▼▼▼

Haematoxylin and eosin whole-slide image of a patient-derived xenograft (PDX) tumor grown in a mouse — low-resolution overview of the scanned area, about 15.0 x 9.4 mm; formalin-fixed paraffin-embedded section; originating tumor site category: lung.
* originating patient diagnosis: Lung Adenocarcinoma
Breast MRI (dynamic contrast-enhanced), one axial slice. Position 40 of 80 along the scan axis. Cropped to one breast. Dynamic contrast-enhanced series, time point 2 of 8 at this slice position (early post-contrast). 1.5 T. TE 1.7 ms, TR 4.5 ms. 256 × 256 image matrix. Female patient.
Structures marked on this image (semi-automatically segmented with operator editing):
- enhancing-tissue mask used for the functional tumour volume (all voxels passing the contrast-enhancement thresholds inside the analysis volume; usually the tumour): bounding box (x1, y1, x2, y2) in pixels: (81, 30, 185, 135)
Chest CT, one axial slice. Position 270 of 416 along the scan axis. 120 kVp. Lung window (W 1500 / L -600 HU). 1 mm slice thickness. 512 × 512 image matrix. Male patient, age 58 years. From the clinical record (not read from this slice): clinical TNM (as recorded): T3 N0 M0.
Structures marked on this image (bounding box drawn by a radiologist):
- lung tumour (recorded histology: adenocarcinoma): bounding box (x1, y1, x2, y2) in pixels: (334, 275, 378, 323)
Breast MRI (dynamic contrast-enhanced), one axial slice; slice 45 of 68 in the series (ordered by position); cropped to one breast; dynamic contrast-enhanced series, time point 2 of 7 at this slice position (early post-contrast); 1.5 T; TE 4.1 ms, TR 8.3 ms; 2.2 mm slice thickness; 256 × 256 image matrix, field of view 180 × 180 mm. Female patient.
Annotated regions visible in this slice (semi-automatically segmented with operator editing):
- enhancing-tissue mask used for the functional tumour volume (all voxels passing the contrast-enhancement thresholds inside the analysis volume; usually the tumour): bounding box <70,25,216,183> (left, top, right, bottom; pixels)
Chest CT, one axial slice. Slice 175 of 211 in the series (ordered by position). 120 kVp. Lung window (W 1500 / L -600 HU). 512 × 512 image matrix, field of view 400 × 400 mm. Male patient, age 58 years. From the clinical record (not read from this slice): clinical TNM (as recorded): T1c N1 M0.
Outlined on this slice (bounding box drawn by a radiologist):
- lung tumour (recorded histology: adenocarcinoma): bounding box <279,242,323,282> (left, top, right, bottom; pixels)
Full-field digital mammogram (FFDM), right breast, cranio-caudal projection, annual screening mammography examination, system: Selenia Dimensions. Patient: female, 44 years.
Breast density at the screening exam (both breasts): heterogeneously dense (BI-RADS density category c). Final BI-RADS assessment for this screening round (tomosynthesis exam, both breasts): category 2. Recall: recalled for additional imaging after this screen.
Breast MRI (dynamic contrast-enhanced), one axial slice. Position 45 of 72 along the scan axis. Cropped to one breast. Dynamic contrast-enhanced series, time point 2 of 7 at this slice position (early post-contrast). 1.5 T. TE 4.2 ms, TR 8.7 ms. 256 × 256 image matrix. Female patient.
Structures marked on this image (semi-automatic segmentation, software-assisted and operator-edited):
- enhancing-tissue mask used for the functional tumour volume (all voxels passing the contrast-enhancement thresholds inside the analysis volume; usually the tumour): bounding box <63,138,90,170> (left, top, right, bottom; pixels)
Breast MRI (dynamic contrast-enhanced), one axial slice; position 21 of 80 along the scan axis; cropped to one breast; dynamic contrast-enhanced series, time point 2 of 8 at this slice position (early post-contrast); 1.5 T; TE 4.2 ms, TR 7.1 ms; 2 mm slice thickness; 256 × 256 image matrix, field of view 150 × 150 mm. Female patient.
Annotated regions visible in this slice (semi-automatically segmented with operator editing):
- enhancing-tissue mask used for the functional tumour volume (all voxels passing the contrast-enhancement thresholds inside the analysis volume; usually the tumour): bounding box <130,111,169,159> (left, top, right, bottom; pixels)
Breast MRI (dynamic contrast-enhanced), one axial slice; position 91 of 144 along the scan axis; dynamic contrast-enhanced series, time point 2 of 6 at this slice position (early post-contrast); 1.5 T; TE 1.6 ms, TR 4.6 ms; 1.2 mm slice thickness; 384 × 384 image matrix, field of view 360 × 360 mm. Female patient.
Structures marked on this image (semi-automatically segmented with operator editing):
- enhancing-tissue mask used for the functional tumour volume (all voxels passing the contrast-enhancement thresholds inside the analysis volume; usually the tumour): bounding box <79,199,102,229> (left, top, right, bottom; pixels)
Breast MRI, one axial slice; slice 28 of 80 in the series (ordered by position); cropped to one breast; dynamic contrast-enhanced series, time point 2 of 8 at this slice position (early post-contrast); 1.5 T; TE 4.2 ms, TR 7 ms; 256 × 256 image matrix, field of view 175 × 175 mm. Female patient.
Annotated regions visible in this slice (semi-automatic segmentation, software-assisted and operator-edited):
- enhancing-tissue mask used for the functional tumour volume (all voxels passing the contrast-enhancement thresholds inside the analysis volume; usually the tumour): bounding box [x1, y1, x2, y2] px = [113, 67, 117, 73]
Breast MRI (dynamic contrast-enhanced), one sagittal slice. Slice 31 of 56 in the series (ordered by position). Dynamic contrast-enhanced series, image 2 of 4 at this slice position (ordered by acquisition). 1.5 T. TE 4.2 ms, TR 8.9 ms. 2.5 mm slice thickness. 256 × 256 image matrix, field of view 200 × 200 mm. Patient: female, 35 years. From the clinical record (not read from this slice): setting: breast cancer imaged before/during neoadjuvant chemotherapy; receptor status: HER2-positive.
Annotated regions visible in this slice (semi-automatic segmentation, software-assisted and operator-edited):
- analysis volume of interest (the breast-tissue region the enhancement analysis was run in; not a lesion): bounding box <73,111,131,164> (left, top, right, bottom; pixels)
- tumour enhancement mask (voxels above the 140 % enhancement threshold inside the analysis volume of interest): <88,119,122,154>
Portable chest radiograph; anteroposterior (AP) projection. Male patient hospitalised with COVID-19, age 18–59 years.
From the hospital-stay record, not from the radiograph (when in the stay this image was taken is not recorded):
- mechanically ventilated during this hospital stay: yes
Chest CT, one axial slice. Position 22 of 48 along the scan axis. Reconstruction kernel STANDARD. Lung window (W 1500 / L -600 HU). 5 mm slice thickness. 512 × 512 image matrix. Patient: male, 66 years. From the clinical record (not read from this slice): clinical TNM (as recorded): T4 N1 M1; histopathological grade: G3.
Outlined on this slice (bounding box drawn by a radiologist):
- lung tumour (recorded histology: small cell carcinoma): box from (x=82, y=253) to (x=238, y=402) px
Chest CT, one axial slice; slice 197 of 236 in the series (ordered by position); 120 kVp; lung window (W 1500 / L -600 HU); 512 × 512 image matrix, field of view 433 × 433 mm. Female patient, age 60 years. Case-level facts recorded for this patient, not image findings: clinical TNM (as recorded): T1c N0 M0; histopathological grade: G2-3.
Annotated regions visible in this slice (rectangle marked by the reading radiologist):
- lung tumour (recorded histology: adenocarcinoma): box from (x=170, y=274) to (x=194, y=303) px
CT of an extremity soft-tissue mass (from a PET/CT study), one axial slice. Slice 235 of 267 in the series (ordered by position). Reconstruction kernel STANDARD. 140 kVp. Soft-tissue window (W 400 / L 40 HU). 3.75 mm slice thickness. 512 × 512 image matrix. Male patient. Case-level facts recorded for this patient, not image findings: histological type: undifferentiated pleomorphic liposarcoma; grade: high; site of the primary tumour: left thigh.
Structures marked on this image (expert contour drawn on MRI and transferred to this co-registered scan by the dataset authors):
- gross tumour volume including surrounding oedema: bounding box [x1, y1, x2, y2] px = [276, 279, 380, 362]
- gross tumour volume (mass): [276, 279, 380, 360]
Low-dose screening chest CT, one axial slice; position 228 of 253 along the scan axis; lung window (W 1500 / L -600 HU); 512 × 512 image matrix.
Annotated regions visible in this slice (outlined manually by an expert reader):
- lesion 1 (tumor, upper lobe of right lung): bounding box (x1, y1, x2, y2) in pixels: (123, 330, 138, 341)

▲▲▲

§ **Task**:
Return exactly the lines above from the line that has "30, 185, 135)" through the line that has "275, 378, 323)", inclusive, and nothing else.

§ **Result for this task**:
- enhancing-tissue mask used for the functional tumour volume (all voxels passing the contrast-enhancement thresholds inside the analysis volume; usually the tumour): bounding box (x1, y1, x2, y2) in pixels: (81, 30, 185, 135)
Chest CT, one axial slice. Position 270 of 416 along the scan axis. 120 kVp. Lung window (W 1500 / L -600 HU). 1 mm slice thickness. 512 × 512 image matrix. Male patient, age 58 years. From the clinical record (not read from this slice): clinical TNM (as recorded): T3 N0 M0.
Structures marked on this image (bounding box drawn by a radiologist):
- lung tumour (recorded histology: adenocarcinoma): bounding box (x1, y1, x2, y2) in pixels: (334, 275, 378, 323)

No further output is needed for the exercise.